— start Article —

In other news from The Hill, California governor Arnold Schwarzenegger was at the Capitol this week campaigning to get federal funds to help his state with its budget crisis. In a hold-no-punches speech to the House, the Govenator promised that if funds were not allocated, he would be back.

A report released by the Inspector General on Wednesday detailed how the FBI illegally obtained thousands of phone records during the Bush administration. An FBI spokesperson defended the bureau’s actions in a press conference, saying quote, “Look, I still don’t know what the big deal is. It turns out that everyone was just calling in to vote for Clay Aiken on American Idol anyway” end quote.

An aftershock from last week’s earthquake, measuring 6.1 on the Richter scale shook the already devastated nation of Haiti early this week. According to budding seismologist Pat Robertson, this smaller scale event was caused by a more recent “gentlemen’s agreement” between Haiti and the Devil.

In other “acts of God” news, Los Angeles and other areas of Southern California were plagued by storms this week. Weather experts from the Pat Robertson Disaster Rationalization Center say these storms, which have caused major flooding and mudslides, are the result of a quote “pact with the Weinsteins” made by the region.

And finally, in entertainment news, the 67th Annual Golden Globes awards show aired on NBC on Sunday. Hollywood insiders report that Conan O’Brien was contracted as a seat filler for the event and could be seen keeping vacant spots warm until the invited celebrities returned to fill them.

That’s it! I’m Kathy. If the news is broken…I dropped it.

Breaking the News - Week 2, Year 2010

Posted on January 15th, 2010

Before things get silly, here are a few links to check out and see if there is something you may be able to do to help earthquake victims in Haiti…

Yéle Haiti
Charity Water
Meals from the Heartland
Doctors Without Borders
Oxfam America

And now for the idiocy.

You wouldn’t think it would be so hard to learn and recite 2 minutes worth of material, but the fact that you are thinking at all pretty much separates you from this herd. I’m an idiot and my bloopers are proof.

Here is just a short glimpse into what I go through every week just to spit out 7 or 8 rather lame jokes. You’ll notice that the final product is still in one take. One take it took me forever to tank.


Breaking the News - Week 2, Year 2010 is also available on Vimeo.

I’m not so good at it, but I’ll keep doing it. Because I need the practice? No. Because I’m an idiot!

And, just for fun, here’s photographic evidence.

For the actual stories

Suckery judgment

Fox’s deal with Beelzebub

Haiti Earthquake - not a joke

Pat Robertson is Beelzebub

Let’s switch Daylight Savings Time again while we’re at it

I bet he’d think I’m AWFUL

I was mean to Mark McGwire, but

Transcript(ish)

Happy Friday! Here are some headlines from this week…sort of.

— end Article —

_Brief A_
Print the part of the news parody that begins at the words "You wouldn’t think" and stops after the words "here’s photographic evidence.".
_Brief B_
Carry on the news parody from its last line, writing what comes next.
The text recognition records that come next are separate material with no connection to the news parody.

— start Excerpted data —

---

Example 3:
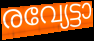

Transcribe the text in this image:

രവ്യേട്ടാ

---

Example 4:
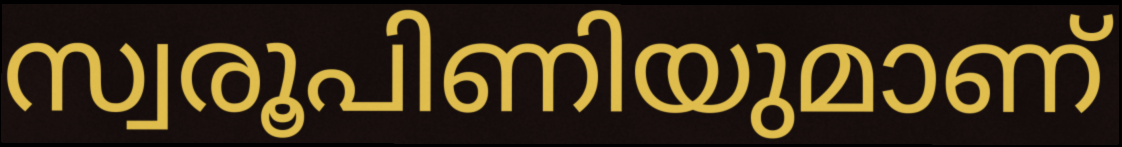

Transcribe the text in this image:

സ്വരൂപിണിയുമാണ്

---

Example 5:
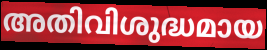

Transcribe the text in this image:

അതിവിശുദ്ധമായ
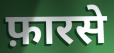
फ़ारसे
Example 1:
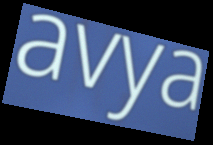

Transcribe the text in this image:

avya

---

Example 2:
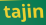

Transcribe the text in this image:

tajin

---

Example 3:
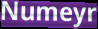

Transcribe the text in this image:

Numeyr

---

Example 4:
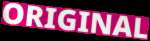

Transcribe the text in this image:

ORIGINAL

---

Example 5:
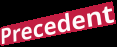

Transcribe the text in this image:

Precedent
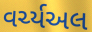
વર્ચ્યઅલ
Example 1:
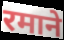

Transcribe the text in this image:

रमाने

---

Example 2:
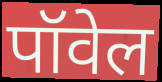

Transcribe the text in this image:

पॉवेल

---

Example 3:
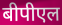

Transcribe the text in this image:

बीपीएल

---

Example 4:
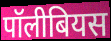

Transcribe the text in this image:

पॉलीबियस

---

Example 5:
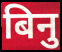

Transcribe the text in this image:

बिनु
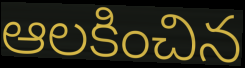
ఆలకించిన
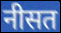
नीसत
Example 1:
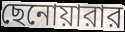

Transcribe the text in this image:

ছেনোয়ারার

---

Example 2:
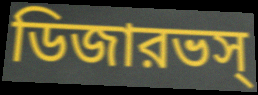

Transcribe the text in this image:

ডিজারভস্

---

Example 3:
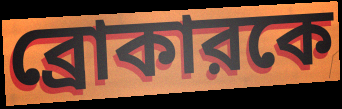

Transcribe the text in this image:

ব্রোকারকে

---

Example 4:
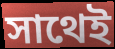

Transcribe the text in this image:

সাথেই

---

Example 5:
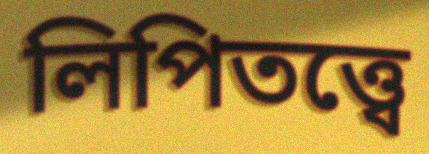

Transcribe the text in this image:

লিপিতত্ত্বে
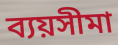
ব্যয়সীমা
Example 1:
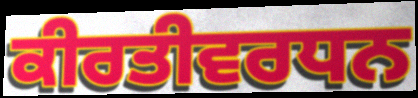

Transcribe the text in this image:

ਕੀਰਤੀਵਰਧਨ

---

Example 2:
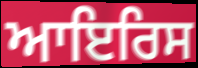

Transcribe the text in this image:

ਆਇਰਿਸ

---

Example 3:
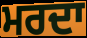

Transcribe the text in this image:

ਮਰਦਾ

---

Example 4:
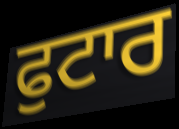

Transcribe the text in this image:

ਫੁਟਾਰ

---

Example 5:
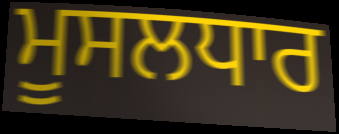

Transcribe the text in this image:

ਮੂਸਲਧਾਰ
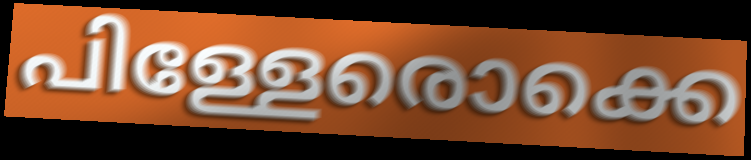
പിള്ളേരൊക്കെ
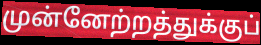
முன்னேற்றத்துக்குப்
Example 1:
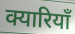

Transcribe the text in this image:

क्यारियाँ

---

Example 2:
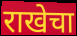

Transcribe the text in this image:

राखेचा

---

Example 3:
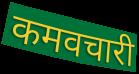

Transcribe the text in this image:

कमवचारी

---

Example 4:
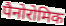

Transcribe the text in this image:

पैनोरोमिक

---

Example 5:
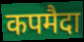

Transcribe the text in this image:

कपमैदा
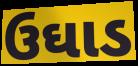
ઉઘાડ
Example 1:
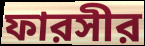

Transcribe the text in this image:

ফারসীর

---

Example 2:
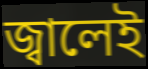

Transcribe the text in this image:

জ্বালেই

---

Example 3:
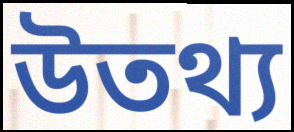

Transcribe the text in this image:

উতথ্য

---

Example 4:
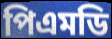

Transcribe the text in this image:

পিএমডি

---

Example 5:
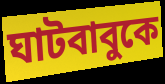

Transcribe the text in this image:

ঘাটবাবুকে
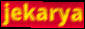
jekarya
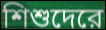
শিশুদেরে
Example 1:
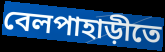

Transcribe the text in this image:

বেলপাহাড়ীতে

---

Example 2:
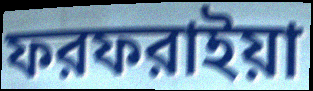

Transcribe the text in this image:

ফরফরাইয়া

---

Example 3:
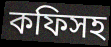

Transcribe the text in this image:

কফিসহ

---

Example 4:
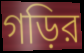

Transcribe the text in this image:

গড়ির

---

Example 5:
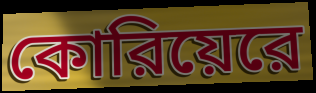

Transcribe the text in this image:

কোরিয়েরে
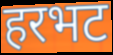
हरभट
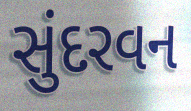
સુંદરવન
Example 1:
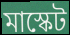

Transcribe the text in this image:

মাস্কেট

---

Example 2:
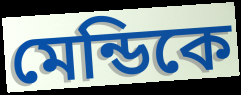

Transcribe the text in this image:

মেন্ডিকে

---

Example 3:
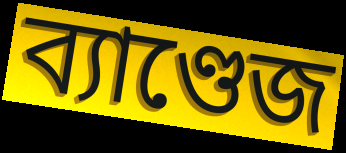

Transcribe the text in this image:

— end Excerpted data —

_Written response A_
You wouldn’t think it would be so hard to learn and recite 2 minutes worth of material, but the fact that you are thinking at all pretty much separates you from this herd. I’m an idiot and my bloopers are proof.

Here is just a short glimpse into what I go through every week just to spit out 7 or 8 rather lame jokes. You’ll notice that the final product is still in one take. One take it took me forever to tank.


Breaking the News - Week 2, Year 2010 is also available on Vimeo.

I’m not so good at it, but I’ll keep doing it. Because I need the practice? No. Because I’m an idiot!

And, just for fun, here’s photographic evidence.

_Written response B_
A federal judge ruled on Thursday that the FDA had overstepped its bounds in an attempt to regulate the use of electronic cigarettes. In his ruling, the U.S. District Court judge made it clear that sucking on cylindrical, battery operated devices seemed pretty harmless. But maybe he needed to see it demonstrated again. Preferably by that bailiff over there.

Fox News announced this week that it has signed on former Alaska governor, Sarah Palin, as a commentator for the network. Sources close to Palin say her initial concerns with the deal were laid to rest when she was assured that it is “not the one with Katie Couric.”

A devastating earthquake measuring 7.0 on the Richter scale hit the small, impoverished nation of Haiti, on Tuesday. Outspoken zealot and emerging earthquake expert, Pat Robertson, announced that this disaster was caused by Haiti making a, quote “pact with the devil.” Robertson predicts the same for Fox News any day now.

NBC finally announced its decision to move The Jay Leno Show to 11:35pm Eastern, pushing Conan O’Brien and The Tonight Show from the coveted time slot. Hollywood insiders are convinced that the network is only having Jay move to see if he can get better 3G coverage there.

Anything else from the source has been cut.